Package:Container Registry Group

The Team

The Container Registry is part of the GitLab Package stage, which integrates with GitLab’s CI/CD product.

Who We Are

Team Members

The following people are permanent members of the Container Registry Group:

Name Role
Crystal PooleCrystal Poole Senior Engineering Manager, Package
Backend EngineerBackend Engineer Backend Engineer, Package:Container Registry
Hayley SwimelarHayley Swimelar Senior Backend Engineer, Package:Container Registry
Jaime MartínezJaime Martínez Senior Backend Engineer, Package:Container Registry
João PereiraJoão Pereira Staff Backend Engineer, Package:Container Registry
Senior Backend EngineerSenior Backend Engineer Senior Backend Engineer, Package:Container Registry
Rahul ChanilaRahul Chanila Senior Frontend Engineer, Package:Container Registry
Senior Backend EngineerSenior Backend Engineer Backend Engineer, Package:Container Registry

Stable Counterparts

The following members of other functional teams are our stable counterparts:

Name Role
Greg MyersGreg Myers Security Engineer, Application Security, Package (Package Registry, Container Registry), US Public Sector Services, Gitaly Cluster, Analytics (Analytics Instrumentation, Product Analytics), AI Working Group
Jackie PorterJackie Porter Director of Product Management, Verify & Package
Tim RizziTim Rizzi Principal Product Manager, Package

How We Work

Directly Responsible Individual (DRI)

A DRI is assigned to every substantial project or initiative the team works on. A project is considered substantial when the work involved is expected to span more than two milestones. When projects take that long to deliver, tasks such as the planning and breakdown of deliverables and regular async updates become increasingly important for the project’s success. Therefore, it makes sense to enforce the assignment of a DRI, who will be personally accountable for those tasks.

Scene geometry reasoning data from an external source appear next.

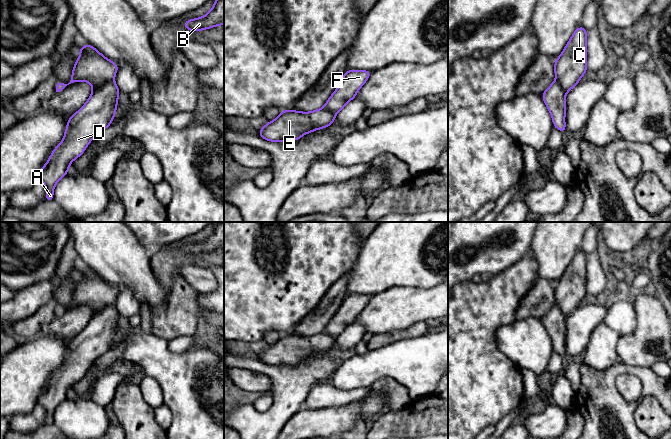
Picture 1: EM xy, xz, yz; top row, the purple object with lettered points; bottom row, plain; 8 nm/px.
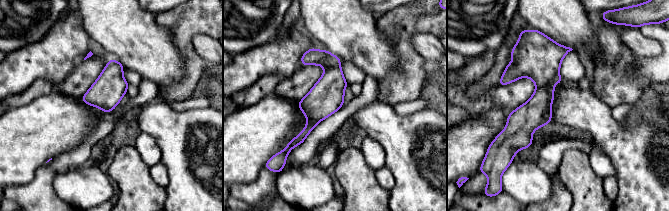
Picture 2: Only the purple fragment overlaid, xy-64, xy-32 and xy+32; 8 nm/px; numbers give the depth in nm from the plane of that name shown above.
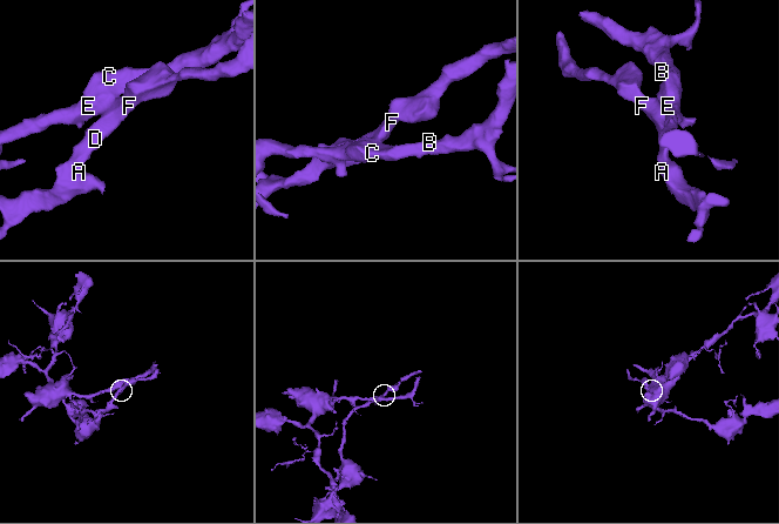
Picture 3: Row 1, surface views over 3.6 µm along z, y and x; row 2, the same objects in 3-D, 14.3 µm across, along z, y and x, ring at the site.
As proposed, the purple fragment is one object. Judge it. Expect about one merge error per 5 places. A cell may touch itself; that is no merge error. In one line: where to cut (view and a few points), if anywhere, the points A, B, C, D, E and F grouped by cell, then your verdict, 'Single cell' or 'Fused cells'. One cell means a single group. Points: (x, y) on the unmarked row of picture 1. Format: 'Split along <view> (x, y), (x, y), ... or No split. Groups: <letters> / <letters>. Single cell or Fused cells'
No split. Groups: A B C D E F. Single cell

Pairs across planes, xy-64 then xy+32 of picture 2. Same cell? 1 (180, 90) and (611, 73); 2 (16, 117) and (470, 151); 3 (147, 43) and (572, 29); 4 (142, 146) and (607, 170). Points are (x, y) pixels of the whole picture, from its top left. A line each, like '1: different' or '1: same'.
1: same
2: same
3: same
4: same

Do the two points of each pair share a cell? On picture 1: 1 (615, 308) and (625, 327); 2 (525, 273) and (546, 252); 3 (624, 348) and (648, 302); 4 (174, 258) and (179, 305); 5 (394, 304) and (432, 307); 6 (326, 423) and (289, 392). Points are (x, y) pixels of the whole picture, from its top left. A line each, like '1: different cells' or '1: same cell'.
1: same cell
2: different cells
3: same cell
4: same cell
5: same cell
6: different cells

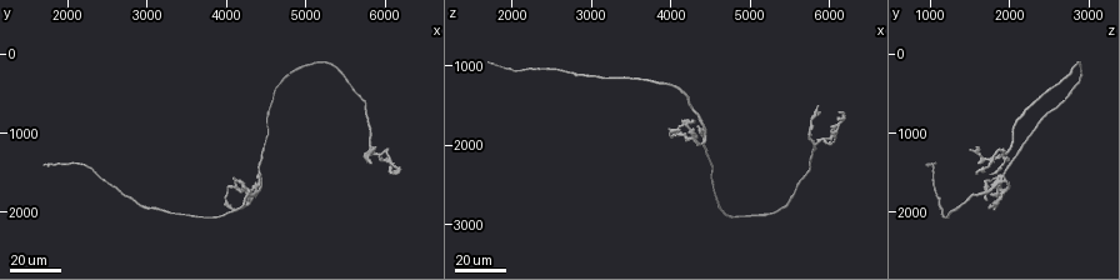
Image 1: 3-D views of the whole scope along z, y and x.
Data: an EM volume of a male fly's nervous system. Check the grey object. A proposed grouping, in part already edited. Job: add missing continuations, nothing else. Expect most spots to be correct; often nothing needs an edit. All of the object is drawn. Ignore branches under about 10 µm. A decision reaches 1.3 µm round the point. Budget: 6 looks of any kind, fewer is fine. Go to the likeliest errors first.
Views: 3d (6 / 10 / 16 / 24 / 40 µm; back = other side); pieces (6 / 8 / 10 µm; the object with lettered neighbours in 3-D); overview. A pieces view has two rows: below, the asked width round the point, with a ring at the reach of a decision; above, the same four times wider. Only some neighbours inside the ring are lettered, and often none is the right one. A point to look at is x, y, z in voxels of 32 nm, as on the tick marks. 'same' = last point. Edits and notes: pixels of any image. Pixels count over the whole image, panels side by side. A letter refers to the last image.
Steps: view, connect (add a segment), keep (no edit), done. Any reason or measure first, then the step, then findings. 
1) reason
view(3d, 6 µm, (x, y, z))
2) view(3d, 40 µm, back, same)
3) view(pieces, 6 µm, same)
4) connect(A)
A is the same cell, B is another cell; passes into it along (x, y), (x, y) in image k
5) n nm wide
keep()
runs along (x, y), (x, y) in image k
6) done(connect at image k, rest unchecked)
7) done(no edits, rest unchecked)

an open end
view(3d, 40 µm, (6150, 1550, 1600))

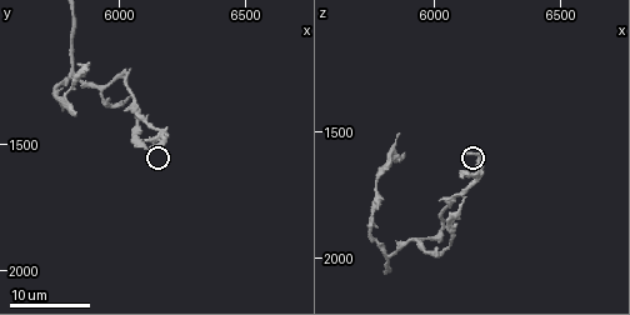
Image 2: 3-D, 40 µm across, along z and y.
view(pieces, 10 µm, (6130, 1510, 1580))

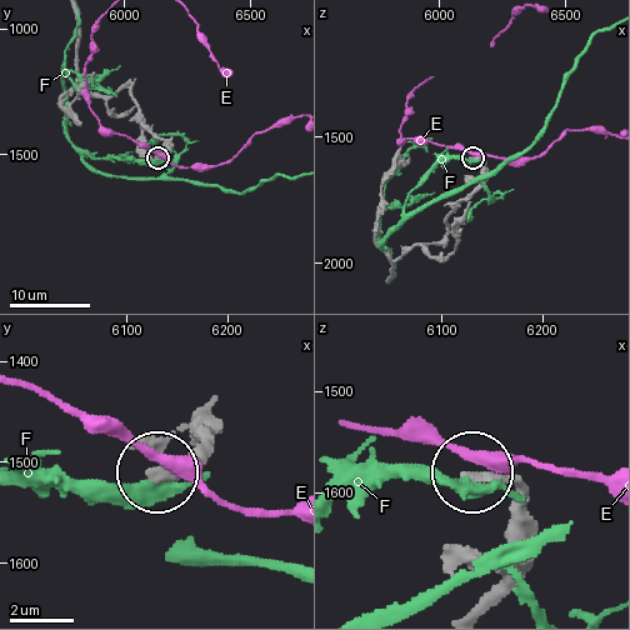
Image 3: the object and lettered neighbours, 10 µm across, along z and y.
keep()
E and F are other cells; no lettered segment goes on from it

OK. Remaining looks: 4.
an open end
view(3d, 24 µm, (4200, 1950, 1750))

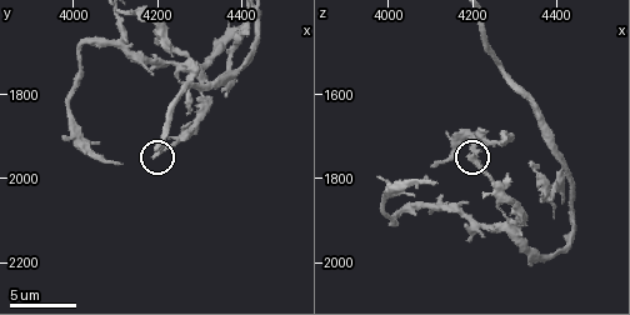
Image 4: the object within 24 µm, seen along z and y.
view(pieces, 8 µm, (4195, 1950, 1750))

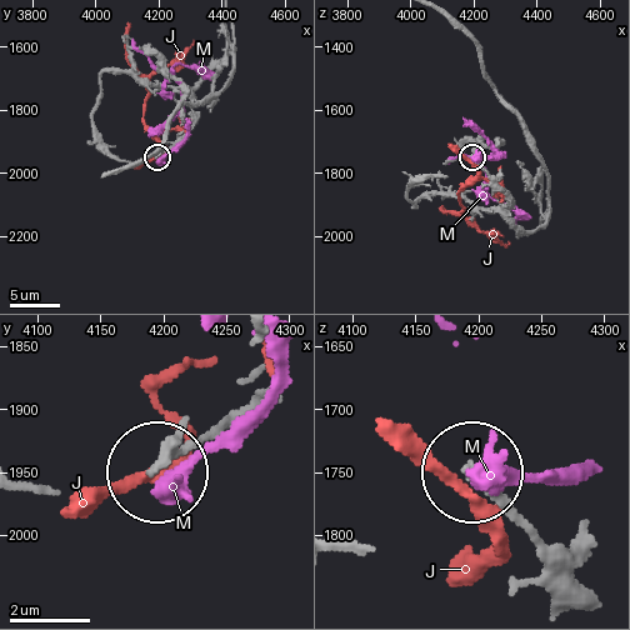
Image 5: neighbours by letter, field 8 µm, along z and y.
290 nm wide
keep()
J and M are other cells; none of them fits

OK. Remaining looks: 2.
free end
view(3d, 10 µm, (4280, 1850, 1715))

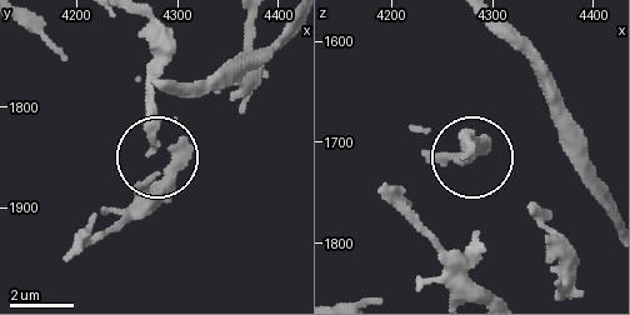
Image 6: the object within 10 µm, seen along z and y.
view(pieces, 10 µm, (4276, 1844, 1714))

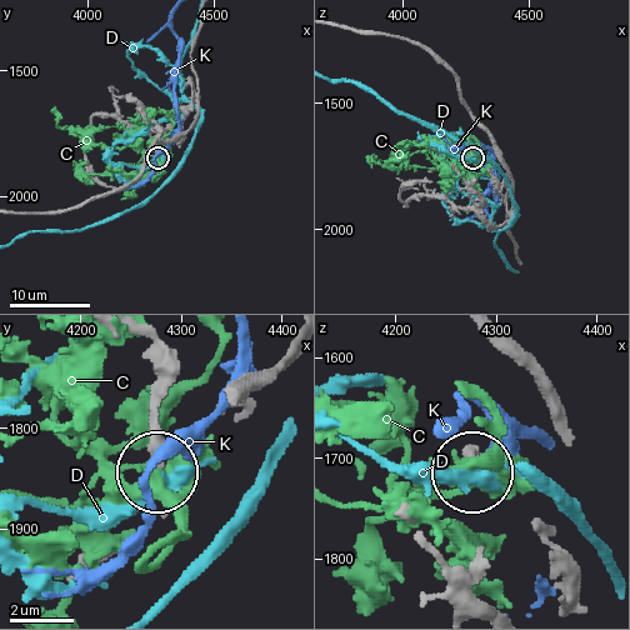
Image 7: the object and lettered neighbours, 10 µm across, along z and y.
keep()
C, D and K are other cells; none of them fits

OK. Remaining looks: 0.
done(no edits, rest unchecked)

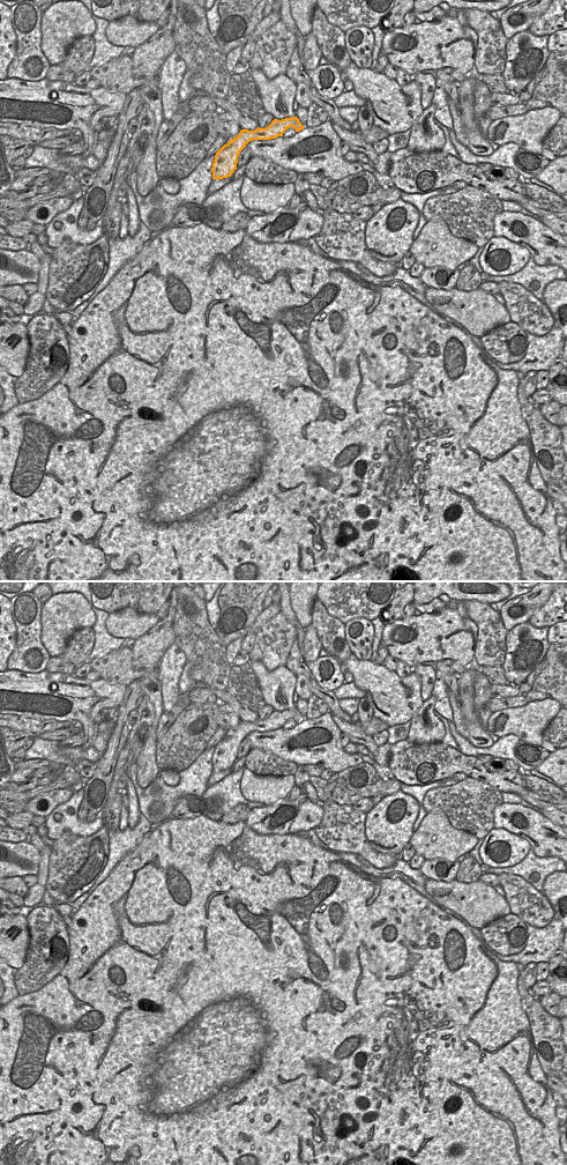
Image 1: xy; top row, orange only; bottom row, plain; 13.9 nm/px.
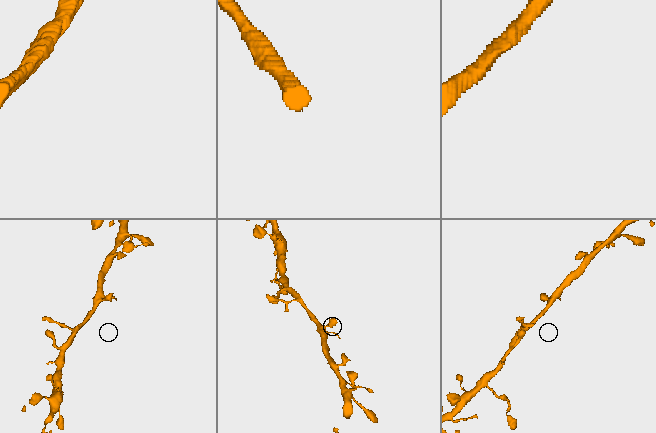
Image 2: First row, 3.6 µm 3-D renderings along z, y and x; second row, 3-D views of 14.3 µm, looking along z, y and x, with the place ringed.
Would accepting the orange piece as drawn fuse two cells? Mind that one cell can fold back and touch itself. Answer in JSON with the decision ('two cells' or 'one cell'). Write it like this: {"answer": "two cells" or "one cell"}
{"answer": "one cell"}

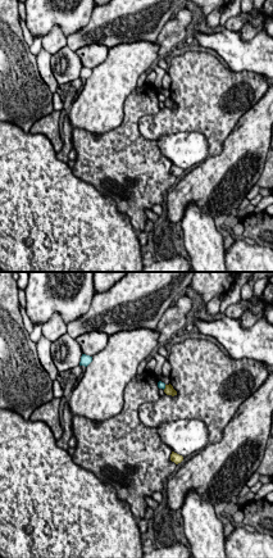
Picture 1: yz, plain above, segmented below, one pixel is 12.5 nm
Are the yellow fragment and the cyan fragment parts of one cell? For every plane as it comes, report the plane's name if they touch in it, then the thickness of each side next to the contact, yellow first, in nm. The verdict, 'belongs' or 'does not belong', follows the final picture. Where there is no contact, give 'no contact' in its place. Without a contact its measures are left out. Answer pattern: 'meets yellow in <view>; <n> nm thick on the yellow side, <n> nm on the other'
meets yellow in yz; 120 nm thick on the yellow side, 90 nm on the other

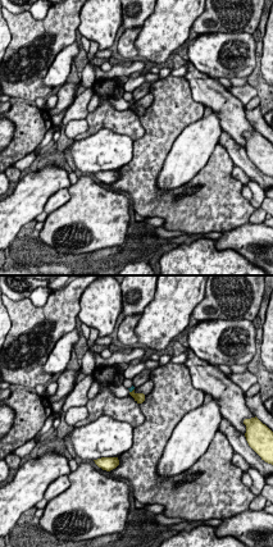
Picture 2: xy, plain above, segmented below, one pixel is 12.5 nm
meets yellow in xy; 130 nm thick on the yellow side, 50 nm on the other

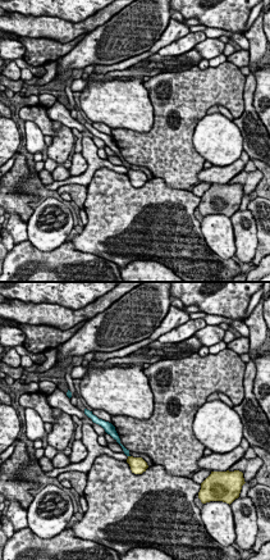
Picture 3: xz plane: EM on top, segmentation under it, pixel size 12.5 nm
no contact

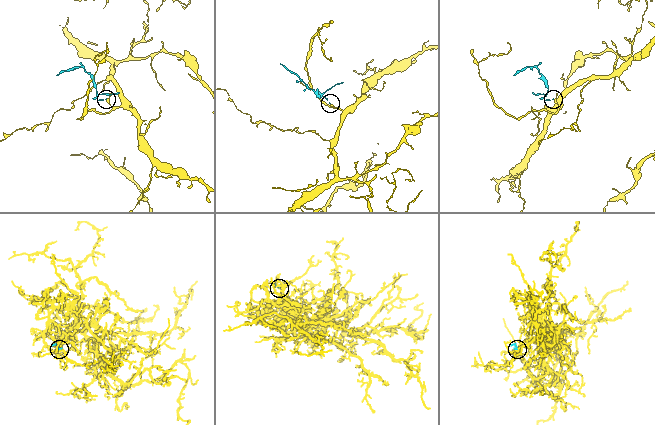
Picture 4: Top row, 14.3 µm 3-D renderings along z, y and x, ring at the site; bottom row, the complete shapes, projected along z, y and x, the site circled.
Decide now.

We strongly encourage everyone on the team to step forward and sign up as DRI for new projects. Ideally, all team members should experience this role over time. This promotes shared ownership, accountability and development opportunities for all team members.

In case of critical, unusually long, or highly complex projects, a specific DRI with the most experience on the subject may be assigned by the Engineering Manager. In these situations, other team members may volunteer or be assigned to shadow the assigned DRI and act as backup. This provides not only a learning opportunity for newer team members but also redundancy.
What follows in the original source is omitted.